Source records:
▼
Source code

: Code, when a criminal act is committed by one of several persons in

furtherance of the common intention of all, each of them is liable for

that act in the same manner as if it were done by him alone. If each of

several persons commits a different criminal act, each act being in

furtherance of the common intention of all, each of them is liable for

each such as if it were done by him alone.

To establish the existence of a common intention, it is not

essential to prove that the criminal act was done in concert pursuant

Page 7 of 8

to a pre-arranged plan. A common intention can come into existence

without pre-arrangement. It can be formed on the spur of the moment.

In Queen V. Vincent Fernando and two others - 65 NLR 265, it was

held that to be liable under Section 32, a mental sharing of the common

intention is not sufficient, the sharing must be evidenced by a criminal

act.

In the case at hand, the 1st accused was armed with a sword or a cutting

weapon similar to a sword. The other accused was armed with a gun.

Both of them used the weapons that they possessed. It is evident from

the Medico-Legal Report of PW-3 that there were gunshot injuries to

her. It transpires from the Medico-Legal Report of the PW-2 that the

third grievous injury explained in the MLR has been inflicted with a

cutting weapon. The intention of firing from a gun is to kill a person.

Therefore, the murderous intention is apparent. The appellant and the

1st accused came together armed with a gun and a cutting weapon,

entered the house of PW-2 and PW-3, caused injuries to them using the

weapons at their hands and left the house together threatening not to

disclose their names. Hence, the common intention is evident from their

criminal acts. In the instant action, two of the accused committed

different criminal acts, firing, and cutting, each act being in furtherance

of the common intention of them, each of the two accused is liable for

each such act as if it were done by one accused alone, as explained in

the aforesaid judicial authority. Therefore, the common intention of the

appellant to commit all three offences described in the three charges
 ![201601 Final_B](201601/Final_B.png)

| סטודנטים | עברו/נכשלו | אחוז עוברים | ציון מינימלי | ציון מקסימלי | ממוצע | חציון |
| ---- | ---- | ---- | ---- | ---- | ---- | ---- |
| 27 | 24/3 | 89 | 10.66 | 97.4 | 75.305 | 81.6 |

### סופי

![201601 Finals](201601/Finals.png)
▲
• _WORK REQUEST_
Reproduce every row above verbatim, line for line.

• _TASK RESULT_
Source code

: Code, when a criminal act is committed by one of several persons in

furtherance of the common intention of all, each of them is liable for

that act in the same manner as if it were done by him alone. If each of

several persons commits a different criminal act, each act being in

furtherance of the common intention of all, each of them is liable for

each such as if it were done by him alone.

To establish the existence of a common intention, it is not

essential to prove that the criminal act was done in concert pursuant

Page 7 of 8

to a pre-arranged plan. A common intention can come into existence

without pre-arrangement. It can be formed on the spur of the moment.

In Queen V. Vincent Fernando and two others - 65 NLR 265, it was

held that to be liable under Section 32, a mental sharing of the common

intention is not sufficient, the sharing must be evidenced by a criminal

act.

In the case at hand, the 1st accused was armed with a sword or a cutting

weapon similar to a sword. The other accused was armed with a gun.

Both of them used the weapons that they possessed. It is evident from

the Medico-Legal Report of PW-3 that there were gunshot injuries to

her. It transpires from the Medico-Legal Report of the PW-2 that the

third grievous injury explained in the MLR has been inflicted with a

cutting weapon. The intention of firing from a gun is to kill a person.

Therefore, the murderous intention is apparent. The appellant and the

1st accused came together armed with a gun and a cutting weapon,

entered the house of PW-2 and PW-3, caused injuries to them using the

weapons at their hands and left the house together threatening not to

disclose their names. Hence, the common intention is evident from their

criminal acts. In the instant action, two of the accused committed

different criminal acts, firing, and cutting, each act being in furtherance

of the common intention of them, each of the two accused is liable for

each such act as if it were done by one accused alone, as explained in

the aforesaid judicial authority. Therefore, the common intention of the

appellant to commit all three offences described in the three charges
 ![201601 Final_B](201601/Final_B.png)

| סטודנטים | עברו/נכשלו | אחוז עוברים | ציון מינימלי | ציון מקסימלי | ממוצע | חציון |
| ---- | ---- | ---- | ---- | ---- | ---- | ---- |
| 27 | 24/3 | 89 | 10.66 | 97.4 | 75.305 | 81.6 |

### סופי

![201601 Finals](201601/Finals.png)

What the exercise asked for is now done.